* HOW TO COMPLETE THIS TASK *
Go over the data and keep only the lines that include "para".

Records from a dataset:
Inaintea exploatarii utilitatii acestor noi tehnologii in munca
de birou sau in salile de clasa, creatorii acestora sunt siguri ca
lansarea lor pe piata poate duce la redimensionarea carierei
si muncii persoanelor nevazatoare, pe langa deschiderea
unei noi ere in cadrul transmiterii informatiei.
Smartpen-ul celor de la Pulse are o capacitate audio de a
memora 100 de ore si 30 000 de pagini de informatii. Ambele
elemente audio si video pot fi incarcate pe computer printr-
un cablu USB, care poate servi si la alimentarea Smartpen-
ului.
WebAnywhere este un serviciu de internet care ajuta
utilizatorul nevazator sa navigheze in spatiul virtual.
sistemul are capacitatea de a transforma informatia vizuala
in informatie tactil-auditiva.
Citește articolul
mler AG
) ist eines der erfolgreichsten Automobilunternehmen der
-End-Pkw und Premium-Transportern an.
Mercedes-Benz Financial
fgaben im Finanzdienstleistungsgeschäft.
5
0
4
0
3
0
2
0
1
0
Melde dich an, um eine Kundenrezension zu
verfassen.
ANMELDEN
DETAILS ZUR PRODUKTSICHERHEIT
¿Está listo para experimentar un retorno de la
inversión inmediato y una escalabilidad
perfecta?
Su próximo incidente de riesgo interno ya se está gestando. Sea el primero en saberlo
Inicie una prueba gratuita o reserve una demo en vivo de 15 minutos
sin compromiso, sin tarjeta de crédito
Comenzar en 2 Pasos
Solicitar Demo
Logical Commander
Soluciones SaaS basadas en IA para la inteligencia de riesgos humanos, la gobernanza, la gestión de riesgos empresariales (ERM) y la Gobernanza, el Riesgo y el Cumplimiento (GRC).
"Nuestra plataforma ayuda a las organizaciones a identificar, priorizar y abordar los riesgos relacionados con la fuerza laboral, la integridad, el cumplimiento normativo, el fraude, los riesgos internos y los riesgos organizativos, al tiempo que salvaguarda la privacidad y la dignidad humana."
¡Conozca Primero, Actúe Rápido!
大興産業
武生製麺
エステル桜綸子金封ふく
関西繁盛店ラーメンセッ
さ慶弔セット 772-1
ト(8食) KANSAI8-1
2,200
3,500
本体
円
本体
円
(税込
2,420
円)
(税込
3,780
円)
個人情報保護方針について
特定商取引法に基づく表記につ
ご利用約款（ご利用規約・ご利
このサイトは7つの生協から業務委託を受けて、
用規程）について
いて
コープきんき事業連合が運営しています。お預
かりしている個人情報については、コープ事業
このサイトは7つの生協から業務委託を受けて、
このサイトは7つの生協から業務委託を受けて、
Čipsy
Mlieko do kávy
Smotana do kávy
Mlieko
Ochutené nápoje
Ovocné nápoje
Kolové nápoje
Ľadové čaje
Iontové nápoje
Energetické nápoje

--

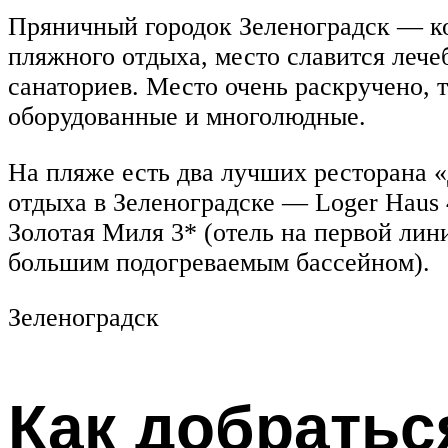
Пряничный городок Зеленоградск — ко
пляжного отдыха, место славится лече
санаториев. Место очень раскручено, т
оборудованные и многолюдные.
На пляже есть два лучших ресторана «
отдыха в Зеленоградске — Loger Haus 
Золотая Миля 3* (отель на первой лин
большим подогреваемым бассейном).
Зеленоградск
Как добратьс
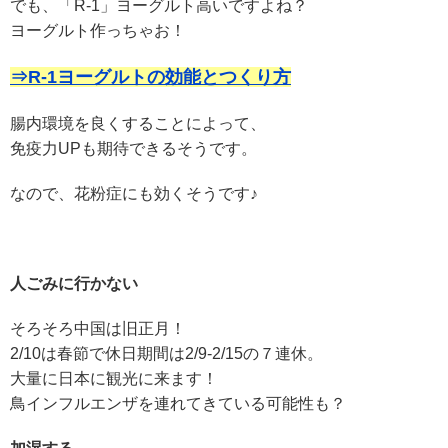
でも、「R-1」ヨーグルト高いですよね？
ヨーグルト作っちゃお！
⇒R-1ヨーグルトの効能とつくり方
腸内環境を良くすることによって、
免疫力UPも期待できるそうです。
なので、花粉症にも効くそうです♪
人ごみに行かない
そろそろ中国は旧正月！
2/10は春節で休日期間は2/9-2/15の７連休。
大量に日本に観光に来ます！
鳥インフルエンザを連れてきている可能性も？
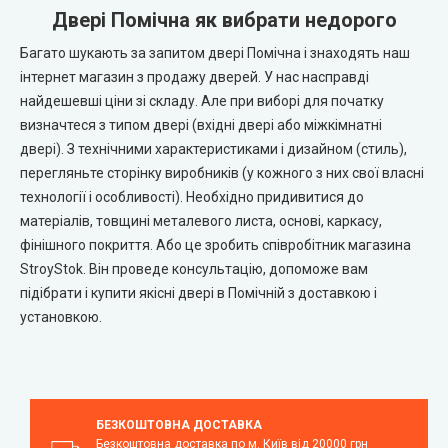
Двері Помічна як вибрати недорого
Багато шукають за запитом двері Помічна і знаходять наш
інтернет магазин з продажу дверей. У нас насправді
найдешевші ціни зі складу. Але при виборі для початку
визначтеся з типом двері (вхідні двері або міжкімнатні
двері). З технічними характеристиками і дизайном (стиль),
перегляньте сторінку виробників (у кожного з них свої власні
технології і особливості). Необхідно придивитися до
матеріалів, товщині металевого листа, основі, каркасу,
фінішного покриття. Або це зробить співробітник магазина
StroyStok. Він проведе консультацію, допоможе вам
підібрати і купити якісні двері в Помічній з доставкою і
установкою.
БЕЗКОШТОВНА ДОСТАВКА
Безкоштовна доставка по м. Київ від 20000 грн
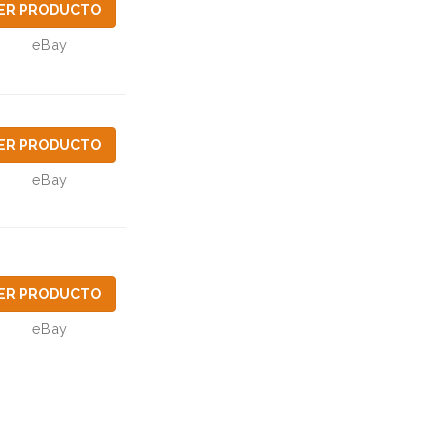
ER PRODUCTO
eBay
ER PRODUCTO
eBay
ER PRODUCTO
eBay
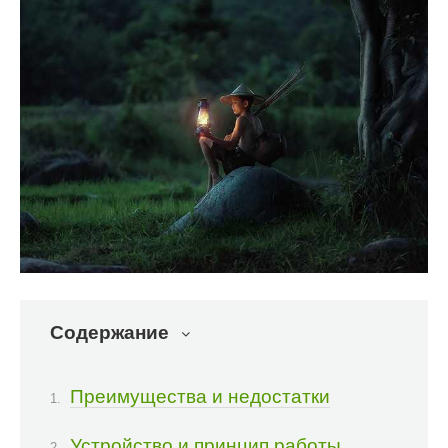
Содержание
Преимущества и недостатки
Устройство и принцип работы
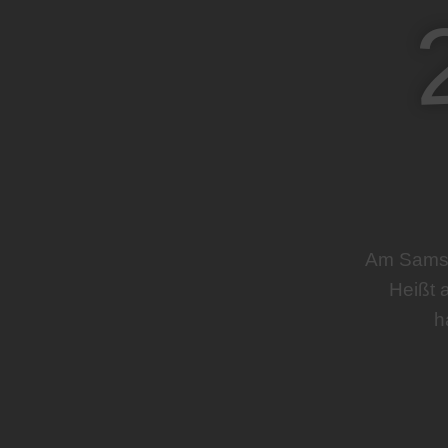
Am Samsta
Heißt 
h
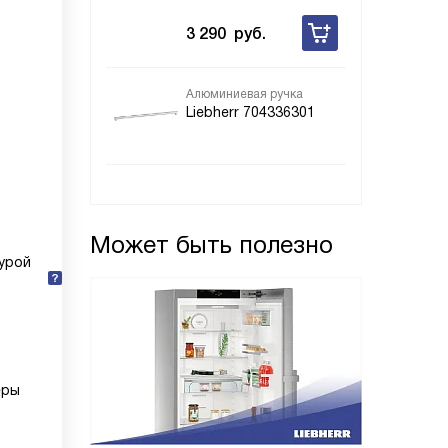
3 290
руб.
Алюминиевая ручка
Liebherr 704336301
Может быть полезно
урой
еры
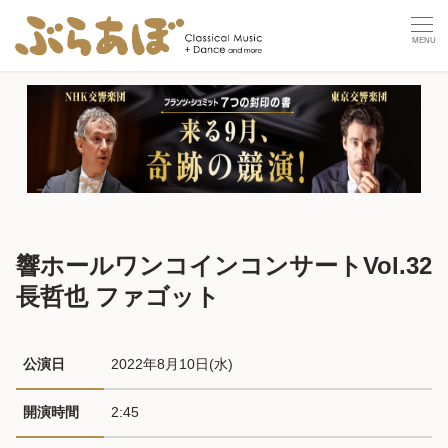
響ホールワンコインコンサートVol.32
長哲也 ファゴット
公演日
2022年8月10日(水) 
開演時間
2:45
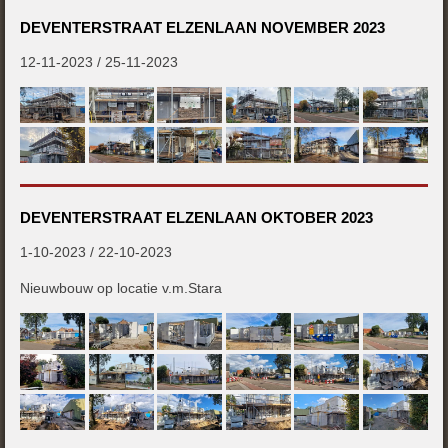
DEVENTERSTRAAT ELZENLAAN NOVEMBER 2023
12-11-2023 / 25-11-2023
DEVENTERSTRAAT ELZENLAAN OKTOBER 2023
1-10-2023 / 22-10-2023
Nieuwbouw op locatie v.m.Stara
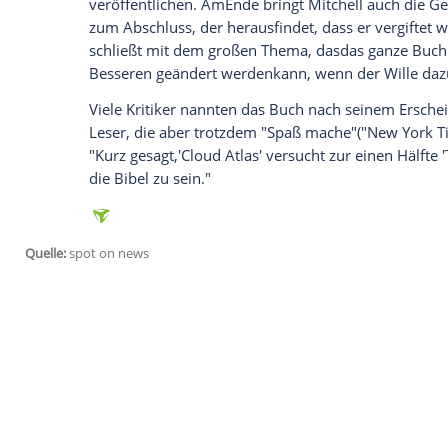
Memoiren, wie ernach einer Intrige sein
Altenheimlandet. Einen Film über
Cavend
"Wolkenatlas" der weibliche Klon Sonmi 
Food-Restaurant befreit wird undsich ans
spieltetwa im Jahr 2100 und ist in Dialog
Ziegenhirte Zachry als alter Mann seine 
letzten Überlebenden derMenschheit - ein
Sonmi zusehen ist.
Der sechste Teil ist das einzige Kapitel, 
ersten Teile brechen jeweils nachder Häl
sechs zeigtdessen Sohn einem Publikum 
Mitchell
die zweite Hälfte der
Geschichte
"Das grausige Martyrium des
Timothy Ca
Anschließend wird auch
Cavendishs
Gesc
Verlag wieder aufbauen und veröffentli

* * *

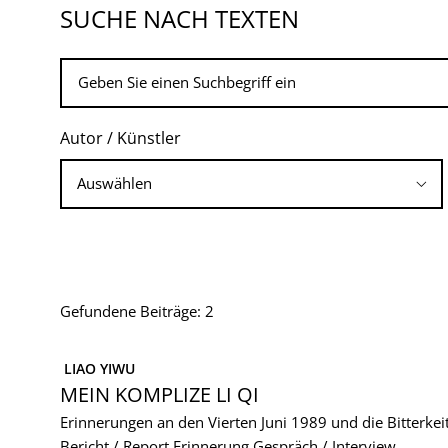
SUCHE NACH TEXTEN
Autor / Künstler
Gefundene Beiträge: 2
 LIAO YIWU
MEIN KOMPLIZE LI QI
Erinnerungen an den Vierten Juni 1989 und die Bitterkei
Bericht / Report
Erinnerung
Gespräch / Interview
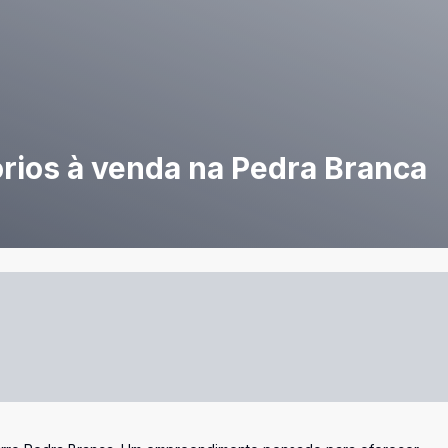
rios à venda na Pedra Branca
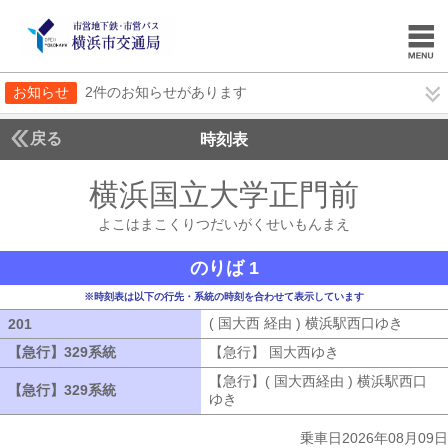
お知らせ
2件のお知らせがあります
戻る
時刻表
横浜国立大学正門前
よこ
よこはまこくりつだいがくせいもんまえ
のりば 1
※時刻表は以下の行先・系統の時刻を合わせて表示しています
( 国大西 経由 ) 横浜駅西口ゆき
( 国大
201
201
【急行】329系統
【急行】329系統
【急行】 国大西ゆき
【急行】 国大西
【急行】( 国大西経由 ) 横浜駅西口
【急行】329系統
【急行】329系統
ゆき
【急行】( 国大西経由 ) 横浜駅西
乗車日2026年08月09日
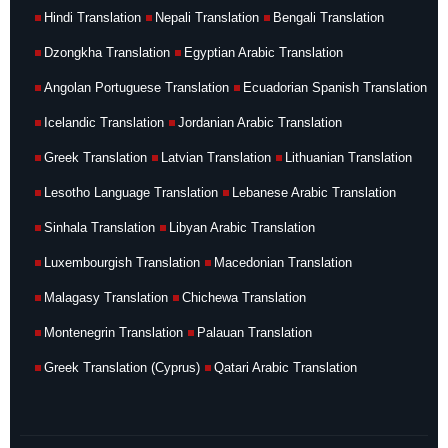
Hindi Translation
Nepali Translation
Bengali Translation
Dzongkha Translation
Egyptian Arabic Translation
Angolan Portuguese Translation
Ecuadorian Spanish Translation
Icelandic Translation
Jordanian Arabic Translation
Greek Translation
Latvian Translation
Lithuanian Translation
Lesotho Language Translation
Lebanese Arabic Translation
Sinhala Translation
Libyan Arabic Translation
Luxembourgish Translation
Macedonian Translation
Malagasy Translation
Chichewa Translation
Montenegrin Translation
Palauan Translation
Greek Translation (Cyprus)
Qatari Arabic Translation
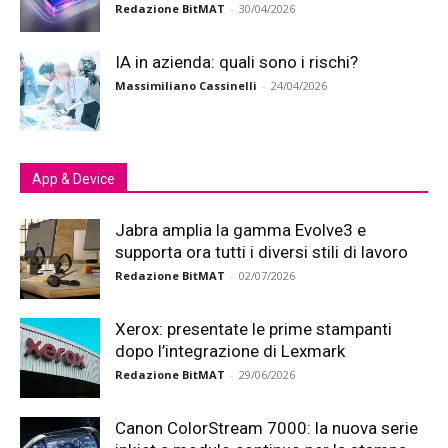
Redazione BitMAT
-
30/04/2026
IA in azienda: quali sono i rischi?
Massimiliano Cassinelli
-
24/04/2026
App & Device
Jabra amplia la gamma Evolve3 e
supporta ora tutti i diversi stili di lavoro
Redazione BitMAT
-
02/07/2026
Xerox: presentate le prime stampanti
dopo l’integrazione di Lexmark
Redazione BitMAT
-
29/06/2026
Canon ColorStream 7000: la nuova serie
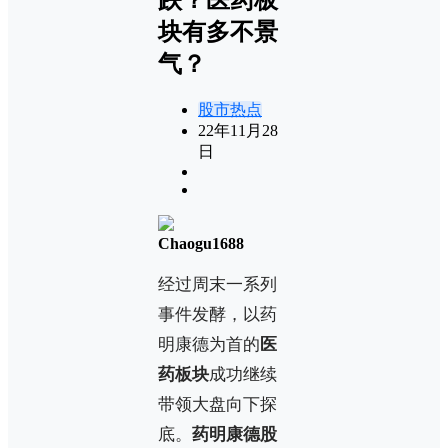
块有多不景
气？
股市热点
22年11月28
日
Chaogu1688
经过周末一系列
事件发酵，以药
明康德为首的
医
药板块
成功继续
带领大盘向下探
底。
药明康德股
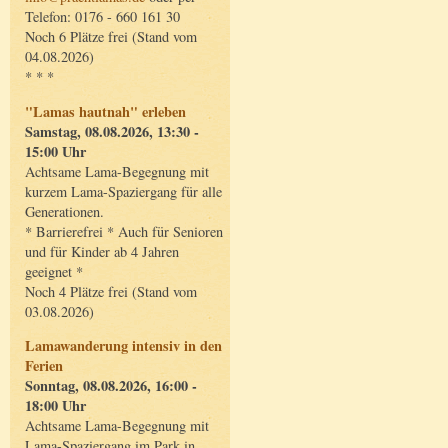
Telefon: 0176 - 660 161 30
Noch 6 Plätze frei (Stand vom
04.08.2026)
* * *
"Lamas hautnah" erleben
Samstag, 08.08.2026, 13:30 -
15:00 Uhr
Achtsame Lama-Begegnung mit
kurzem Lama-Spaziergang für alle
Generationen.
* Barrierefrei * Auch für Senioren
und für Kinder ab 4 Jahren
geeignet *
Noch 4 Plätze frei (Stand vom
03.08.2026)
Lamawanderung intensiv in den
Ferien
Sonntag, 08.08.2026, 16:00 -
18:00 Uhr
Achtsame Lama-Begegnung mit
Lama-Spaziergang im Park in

* ANSWER BOX *
¿Está listo para experimentar un retorno de la
Soluciones SaaS basadas en IA para la inteligencia de riesgos humanos, la gobernanza, la gestión de riesgos empresariales (ERM) y la Gobernanza, el Riesgo y el Cumplimiento (GRC).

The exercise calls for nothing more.